La seconde cause de nos défiances actuelles contre l’élection directe, c’est qu’aucune de nos constitutions n’avait assigné de bornes au pouvoir législatif. La souveraineté du peuple, absolue, illimitée, avait été transmise par la nation, ou du moins en son nom, comme c’est l’ordinaire, par ceux qui la dominaient, à des assemblées représentatives ; il dut en résulter l’arbitraire le plus inouï. La constitution[1], qui, la première, mit un terme à ce despotisme, ne restreignait pas encore suffisamment le pouvoir législatif. Elle ne consacrait ni l’indispensable veto du pouvoir royal, ni la possibilité non moins indispensable de la dissolution des assemblées représentatives ; elle ne garantissait pas même, comme certaines constitutions américaines[2], les droits les plus sacrés des individus, contre les empiétements des législateurs. Doit-on s’étonner que le pouvoir législatif ait continué de faire du mal ? L’on s’en est pris à l’élection directe ; c’était une méprise profonde.

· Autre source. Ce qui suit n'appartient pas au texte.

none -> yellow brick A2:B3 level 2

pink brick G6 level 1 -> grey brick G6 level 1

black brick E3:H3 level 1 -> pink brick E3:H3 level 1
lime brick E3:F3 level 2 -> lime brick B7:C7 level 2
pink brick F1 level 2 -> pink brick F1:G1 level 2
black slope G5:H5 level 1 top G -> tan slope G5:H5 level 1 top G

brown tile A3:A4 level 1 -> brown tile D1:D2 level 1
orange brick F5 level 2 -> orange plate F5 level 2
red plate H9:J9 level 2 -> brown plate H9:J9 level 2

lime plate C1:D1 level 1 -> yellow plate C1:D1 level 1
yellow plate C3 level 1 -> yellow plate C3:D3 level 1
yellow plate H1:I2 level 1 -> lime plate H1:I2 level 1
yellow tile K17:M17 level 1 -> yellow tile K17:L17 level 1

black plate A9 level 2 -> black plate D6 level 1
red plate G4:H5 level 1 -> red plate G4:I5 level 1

Il n’en fallait point accuser le mode de nomination des législateurs, mais la nature de leur autorité. La faute n’en était pas aux choix faits par les représentés, mais aux pouvoirs sans frein des représentants. Le mal n’aurait pas été moins grand, quand les mandataires de la nation se seraient nommés eux-mêmes, ou quand ils auraient été nommés par une corporation constituée quelconque. Ce mal tenait à ce que leur volonté, décorée du nom de loi, n’était contrebalancée, réprimée, arrêtée par rien. Quand

  1. La constitution dite de l’an III.
  2. Les membres de la législature de New-Jersey font serment de ne pas voter contre les élections périodiques, le jugement par jurés, la liberté de conscience, et celle de la presse.